Cañizares-Esguerra’s question resonates with me. As I develop Angelicum’s Great Books Program en español, I will be incorporating Spanish, Latin American, and indigenous-Christian texts into Year 3: The Middle Ages, and Year 4: The Moderns. Together, the students and I will explore the fusion of Platonic and Christian thinking in texts generated from within Latin America, building upon our Socratic discussions in Year 1: The Ancient Greeks, and Year 2: The Ancient Romans. This is a rich opportunity to grow as a Latin American scholar and to broaden student understanding of the classical tradition in their ancestral homelands, particularly as we draw in participants from around the Spanish-speaking world.

Furthermore, reading and moderating discussion about classical texts in Spanish means I will be (re-)reading many of the same texts that the sons of native nobles in Colonial Mexico studied (albeit in Latin) with their Franciscan tutors.
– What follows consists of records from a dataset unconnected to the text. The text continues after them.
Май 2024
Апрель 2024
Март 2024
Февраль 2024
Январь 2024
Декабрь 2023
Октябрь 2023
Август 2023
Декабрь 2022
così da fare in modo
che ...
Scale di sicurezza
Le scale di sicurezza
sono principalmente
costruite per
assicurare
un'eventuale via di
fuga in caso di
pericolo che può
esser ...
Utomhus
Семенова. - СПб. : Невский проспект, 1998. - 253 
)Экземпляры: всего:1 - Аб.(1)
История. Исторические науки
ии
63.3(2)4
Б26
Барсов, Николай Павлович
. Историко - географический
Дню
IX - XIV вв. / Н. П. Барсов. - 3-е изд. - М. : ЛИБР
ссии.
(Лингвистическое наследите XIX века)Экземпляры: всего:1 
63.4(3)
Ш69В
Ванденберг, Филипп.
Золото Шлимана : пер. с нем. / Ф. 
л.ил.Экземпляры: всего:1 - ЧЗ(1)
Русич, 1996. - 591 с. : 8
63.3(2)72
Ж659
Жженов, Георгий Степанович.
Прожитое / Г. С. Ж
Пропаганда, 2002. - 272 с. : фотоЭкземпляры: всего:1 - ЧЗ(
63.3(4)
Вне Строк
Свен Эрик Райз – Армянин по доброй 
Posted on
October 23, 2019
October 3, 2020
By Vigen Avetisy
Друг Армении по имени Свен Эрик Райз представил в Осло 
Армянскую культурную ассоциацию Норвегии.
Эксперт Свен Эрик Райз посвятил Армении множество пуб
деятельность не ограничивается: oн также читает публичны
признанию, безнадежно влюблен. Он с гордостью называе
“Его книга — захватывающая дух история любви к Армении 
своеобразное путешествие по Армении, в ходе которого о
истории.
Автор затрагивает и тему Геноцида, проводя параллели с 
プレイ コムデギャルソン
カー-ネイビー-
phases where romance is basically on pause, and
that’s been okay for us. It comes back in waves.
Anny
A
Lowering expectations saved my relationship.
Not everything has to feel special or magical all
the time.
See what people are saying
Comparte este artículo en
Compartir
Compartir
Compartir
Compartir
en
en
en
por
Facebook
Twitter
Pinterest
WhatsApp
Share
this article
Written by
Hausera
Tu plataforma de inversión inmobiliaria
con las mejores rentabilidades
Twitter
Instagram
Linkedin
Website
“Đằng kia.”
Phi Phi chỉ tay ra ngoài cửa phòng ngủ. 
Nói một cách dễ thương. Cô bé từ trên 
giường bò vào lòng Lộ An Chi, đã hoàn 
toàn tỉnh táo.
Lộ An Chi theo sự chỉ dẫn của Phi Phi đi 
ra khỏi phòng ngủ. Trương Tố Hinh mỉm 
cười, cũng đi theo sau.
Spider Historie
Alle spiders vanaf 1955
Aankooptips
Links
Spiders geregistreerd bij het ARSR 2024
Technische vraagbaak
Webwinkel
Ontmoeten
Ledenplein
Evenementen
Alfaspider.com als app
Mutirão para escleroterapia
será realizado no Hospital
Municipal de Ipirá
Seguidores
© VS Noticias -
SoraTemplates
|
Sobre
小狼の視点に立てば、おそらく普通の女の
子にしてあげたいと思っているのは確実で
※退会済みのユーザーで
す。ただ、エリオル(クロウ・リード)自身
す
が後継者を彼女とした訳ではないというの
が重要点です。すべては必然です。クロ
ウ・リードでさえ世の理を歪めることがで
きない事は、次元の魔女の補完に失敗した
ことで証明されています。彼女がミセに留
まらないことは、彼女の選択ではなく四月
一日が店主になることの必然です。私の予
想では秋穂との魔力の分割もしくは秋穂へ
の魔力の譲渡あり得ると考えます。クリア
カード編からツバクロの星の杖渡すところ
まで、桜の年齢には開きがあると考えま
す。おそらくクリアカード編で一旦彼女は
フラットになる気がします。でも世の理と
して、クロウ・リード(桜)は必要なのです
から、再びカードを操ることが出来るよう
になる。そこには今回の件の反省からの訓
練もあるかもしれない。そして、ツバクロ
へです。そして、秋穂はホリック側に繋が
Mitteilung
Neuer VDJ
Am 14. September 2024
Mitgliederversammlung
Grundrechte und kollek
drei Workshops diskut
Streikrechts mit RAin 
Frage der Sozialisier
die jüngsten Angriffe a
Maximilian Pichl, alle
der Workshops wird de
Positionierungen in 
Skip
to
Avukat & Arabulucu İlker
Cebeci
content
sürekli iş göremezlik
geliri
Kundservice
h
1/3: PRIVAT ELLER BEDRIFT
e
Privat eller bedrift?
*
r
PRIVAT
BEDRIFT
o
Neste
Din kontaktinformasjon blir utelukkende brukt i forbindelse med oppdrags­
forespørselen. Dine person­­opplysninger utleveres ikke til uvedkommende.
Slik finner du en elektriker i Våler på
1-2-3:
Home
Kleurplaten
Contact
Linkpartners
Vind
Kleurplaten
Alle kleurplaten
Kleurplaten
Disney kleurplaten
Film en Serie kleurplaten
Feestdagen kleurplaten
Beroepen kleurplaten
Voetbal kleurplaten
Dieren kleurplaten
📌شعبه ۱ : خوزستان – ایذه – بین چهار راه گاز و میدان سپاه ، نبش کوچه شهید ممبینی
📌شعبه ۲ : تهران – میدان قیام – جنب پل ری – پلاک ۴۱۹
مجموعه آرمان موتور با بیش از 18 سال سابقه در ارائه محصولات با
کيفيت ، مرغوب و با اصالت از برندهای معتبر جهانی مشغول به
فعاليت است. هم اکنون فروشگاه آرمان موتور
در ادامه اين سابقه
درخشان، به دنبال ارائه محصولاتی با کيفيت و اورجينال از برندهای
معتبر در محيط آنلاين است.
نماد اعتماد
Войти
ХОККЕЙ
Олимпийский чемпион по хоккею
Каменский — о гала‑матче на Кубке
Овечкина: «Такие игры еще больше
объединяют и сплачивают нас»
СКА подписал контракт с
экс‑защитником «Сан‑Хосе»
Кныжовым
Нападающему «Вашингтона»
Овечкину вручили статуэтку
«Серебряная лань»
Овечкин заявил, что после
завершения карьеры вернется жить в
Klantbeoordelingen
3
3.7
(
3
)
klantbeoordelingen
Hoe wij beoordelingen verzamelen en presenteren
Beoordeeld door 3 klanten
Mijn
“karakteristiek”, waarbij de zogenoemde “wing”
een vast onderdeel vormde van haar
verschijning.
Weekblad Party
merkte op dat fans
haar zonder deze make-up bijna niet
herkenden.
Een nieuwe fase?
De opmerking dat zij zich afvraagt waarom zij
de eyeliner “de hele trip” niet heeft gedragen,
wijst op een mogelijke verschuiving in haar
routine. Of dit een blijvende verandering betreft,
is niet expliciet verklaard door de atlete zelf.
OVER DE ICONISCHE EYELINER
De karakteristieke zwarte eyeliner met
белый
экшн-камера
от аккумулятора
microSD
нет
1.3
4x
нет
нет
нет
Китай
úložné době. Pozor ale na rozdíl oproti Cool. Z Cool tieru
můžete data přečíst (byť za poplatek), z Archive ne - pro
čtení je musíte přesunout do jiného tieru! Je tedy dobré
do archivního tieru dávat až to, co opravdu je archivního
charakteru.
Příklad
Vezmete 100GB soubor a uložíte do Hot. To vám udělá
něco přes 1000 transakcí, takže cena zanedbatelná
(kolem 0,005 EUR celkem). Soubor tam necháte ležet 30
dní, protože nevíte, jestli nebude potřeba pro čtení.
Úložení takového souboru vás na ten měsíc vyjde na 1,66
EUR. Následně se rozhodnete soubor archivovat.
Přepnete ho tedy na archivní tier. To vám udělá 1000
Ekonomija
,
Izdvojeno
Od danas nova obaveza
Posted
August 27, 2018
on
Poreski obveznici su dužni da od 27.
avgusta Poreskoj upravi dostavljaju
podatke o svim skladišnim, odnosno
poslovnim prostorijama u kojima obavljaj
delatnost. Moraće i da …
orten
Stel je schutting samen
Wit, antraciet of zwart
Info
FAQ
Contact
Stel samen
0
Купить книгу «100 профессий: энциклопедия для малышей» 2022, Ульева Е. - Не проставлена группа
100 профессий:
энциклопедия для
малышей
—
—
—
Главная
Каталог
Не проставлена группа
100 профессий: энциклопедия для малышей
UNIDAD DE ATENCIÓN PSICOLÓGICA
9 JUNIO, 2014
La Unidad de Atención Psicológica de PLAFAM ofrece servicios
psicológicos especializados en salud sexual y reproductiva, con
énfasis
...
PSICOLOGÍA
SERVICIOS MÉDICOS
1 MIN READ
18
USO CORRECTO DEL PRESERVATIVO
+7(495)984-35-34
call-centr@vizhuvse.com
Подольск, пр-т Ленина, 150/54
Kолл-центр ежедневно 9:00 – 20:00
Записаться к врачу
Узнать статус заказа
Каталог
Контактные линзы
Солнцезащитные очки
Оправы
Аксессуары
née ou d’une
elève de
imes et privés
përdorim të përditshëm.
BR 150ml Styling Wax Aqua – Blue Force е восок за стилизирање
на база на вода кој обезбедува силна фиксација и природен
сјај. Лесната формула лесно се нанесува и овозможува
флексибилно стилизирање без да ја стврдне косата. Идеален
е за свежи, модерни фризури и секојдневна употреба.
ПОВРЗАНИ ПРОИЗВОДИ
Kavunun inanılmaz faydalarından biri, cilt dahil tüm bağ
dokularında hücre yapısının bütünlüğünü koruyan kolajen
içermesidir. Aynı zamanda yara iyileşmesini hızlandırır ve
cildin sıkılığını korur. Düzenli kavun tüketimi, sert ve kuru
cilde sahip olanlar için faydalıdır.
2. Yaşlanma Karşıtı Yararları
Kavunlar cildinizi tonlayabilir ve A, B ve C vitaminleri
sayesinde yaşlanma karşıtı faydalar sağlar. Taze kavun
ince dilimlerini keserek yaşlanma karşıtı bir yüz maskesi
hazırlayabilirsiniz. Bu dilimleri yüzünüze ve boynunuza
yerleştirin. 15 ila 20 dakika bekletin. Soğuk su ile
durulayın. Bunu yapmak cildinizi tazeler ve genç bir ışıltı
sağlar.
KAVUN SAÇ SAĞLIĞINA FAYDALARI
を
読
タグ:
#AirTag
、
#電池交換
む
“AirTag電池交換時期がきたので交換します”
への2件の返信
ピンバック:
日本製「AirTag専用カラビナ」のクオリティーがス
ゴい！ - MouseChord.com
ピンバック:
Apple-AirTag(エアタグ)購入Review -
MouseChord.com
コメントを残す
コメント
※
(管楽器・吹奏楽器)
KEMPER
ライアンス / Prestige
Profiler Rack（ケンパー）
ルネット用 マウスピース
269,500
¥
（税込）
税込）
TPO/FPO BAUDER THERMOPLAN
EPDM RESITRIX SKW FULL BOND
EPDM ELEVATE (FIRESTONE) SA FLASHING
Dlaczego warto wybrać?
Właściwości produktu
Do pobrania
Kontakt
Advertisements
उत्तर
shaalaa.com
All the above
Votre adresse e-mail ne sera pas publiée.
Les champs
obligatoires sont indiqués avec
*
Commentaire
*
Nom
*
Aligning classical knowledge with what I know of Nahua (Aztec) culture will bring me closer to understanding how indigenous readers might have experienced these texts. This, in turn, will illuminate the Franciscan-indigenous relationships that I have been studying for years. What a wonderful, unexpected gift.

There are many ways to define ourselves as scholars, and it is important to the profession to acknowledge that not all of them necessitate a university affiliation. As one such scholar, I am grateful to Joey Cochran for inviting me to become a regular contributor to The Anxious Bench.

Turns out that there was no need to mourn the end of my career last summer. Far from giving it up, I am merely reshaping it.